Consignes à traiter:
a - Pouvez-vous restituer à l'identique le passage du texte sur le Caravage qui commence à « Et Yannick Haenel » et se termine à « d’être du Caravage. » ?
b - Pouvez-vous reprendre le texte sur le Caravage là où il s'arrête et en poursuivre la rédaction ?

══ Texte du document ══

Le noir est « l’espace totalement déterminé, non pas vide mais plein, dense totalement » écrit Louis Marin (in Détruire la peinture). Le noir avance vers le spectateur en même temps qu’il l’aspire, comme une force motrice. C’est aussi le noir qui est la trace du feu, le feu sacré dont Yannick Haenel dotait Michael Cimino dans Tiens ferme ta couronne (prix Médicis 2017) et qui illumine les ténèbres. Dans tout ce noir, la source lumineuse provoque en effet un éblouissement. C’est précisément en découvrant, bel et bien médusé, cette déflagration que Poussin prononcera le fameux « Caravage est venu pour détruire la peinture ». Avec Yannick Haenel on croit l’inverse, et l’on se souvient du mythe grec narré par Pline, l’histoire de la fille du potier de Sicyone qui inventa l’art pictural dans la nuit éclairée au flambeau, en traçant sur le mur, avec un bout de charbon, les contours de l’ombre du visage de l’aimé qui partait au combat. Une flamme dans le noir, des ombres comme des absences, le désir qui réclame la présence. Caravage vient de là.
Et Yannick Haenel de nous rappeler que sa peinture n’est pas représentation (d’où la stérilité des discours sur le réalisme caravagesque) mais bien présentation au sens de rendre présent. Voilà ce que recherche également Yannick Haenel écrivant et vivant, ce venir en être de Pascal. Et c’est là que son livre a une portée salvatrice, il nous relie avec l’urgence d’être du Caravage.

═══
══ Extraits relevés ══

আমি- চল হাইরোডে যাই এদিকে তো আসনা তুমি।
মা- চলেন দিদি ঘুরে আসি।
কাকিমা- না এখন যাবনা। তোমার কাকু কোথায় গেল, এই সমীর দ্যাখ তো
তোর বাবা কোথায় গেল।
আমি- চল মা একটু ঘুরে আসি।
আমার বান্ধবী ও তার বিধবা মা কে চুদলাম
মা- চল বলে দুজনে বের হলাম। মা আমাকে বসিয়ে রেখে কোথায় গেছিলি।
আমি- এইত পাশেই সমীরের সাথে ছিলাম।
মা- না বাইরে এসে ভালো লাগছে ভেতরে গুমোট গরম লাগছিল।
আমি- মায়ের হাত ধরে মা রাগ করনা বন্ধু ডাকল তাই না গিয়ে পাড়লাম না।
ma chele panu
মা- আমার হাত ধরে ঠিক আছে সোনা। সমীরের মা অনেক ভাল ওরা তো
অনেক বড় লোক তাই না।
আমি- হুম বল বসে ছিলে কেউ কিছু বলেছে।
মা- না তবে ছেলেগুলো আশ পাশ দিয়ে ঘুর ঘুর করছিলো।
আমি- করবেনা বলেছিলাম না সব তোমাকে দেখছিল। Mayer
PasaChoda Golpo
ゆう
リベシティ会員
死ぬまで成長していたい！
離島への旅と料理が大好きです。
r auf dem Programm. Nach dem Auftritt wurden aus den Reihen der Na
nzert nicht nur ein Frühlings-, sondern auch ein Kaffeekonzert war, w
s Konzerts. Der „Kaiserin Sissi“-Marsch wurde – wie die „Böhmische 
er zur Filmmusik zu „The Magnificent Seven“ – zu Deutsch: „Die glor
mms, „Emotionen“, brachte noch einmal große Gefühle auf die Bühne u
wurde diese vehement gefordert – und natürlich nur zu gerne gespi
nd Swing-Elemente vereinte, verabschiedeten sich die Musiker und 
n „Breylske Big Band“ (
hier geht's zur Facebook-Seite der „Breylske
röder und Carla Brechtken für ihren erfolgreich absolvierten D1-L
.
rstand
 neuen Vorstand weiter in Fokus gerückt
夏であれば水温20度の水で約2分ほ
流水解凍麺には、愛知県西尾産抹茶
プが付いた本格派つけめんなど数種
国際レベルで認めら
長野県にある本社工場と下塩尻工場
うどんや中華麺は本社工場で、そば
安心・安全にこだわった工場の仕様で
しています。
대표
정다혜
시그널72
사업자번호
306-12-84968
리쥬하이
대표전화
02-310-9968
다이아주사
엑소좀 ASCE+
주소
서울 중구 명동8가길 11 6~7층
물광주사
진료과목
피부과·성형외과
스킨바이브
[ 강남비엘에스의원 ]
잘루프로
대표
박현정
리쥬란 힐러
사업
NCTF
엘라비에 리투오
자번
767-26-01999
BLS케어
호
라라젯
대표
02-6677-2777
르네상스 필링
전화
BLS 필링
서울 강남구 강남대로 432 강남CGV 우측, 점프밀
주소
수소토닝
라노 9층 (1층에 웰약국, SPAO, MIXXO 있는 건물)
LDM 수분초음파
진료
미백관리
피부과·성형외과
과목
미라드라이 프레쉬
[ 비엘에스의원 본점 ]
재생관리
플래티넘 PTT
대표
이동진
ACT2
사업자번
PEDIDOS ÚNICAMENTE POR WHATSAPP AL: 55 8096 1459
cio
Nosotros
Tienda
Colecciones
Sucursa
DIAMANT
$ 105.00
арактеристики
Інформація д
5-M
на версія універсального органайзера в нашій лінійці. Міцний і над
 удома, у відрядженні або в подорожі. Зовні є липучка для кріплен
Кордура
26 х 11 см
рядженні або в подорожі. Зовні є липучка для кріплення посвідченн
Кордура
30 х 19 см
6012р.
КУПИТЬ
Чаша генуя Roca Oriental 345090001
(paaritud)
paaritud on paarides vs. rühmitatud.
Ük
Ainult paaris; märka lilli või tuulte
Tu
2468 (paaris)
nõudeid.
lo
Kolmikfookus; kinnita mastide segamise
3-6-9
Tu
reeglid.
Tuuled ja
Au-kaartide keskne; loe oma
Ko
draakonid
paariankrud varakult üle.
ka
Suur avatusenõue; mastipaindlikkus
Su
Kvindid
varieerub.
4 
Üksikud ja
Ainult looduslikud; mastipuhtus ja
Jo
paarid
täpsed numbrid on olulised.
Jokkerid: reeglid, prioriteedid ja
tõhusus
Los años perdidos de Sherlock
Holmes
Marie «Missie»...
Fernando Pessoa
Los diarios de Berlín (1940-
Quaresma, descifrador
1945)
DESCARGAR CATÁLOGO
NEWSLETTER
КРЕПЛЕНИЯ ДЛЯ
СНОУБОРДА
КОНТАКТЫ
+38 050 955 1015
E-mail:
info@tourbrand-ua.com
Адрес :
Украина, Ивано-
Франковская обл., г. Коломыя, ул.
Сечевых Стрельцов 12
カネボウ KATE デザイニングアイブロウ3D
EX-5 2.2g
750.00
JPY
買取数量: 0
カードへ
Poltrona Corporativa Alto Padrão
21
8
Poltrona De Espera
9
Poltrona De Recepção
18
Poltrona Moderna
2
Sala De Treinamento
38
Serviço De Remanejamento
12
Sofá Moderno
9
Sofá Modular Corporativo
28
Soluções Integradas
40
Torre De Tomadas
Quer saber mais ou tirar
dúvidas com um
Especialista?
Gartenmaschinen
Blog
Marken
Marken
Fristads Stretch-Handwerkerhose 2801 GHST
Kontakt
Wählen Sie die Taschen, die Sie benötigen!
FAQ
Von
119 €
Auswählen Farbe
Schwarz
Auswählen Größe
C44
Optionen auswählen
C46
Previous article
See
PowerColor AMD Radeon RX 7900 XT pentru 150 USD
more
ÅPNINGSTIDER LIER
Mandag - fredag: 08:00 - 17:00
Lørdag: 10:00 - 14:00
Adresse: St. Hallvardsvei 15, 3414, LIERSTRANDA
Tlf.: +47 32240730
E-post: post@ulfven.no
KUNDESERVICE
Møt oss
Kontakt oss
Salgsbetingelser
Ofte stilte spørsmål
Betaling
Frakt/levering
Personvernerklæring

═══

Réponses aux consignes:
a -
Et Yannick Haenel de nous rappeler que sa peinture n’est pas représentation (d’où la stérilité des discours sur le réalisme caravagesque) mais bien présentation au sens de rendre présent. Voilà ce que recherche également Yannick Haenel écrivant et vivant, ce venir en être de Pascal. Et c’est là que son livre a une portée salvatrice, il nous relie avec l’urgence d’être du Caravage.

b -
Peindre, dit-on souvent, c’est conjurer la mort, mettre un voile sur les terreurs du gouffre. Or le crime du Caravage est d’avoir peint depuis ce gouffre, ce que Yannick Haenel nomme le Royaume. Ses fonds noirs sont telles les eaux de Narcisse, c’est la mort qu’il regarde en face. Caravage ne raconte pas d’histoires, ni de mensonges. Il met à nu la violence, le sexe, la grâce.
La vérité au-delà du savoir voilà ce que Caravage nous a offert en 1600. En entourant ses sujets d’une obscurité épaisse, en limitant l’information fournie au spectateur il lui offre du même coup l’opacité. Ce qu’on appellera le ténébrisme occulte la transparence, et ouvre la peinture à un monde de possibles impensables avant. Il rompt ainsi l’alliance entre art et savoir, nouée par l’idée albertienne de l’historia comme base indispensable de chaque composition. Mais pour l’historien d’art Itay Sapir « la révolution caravagesque est peut-être en train de se clore actuellement, avec le retour en force de l’information comme élément fondamental de l’art contemporain. »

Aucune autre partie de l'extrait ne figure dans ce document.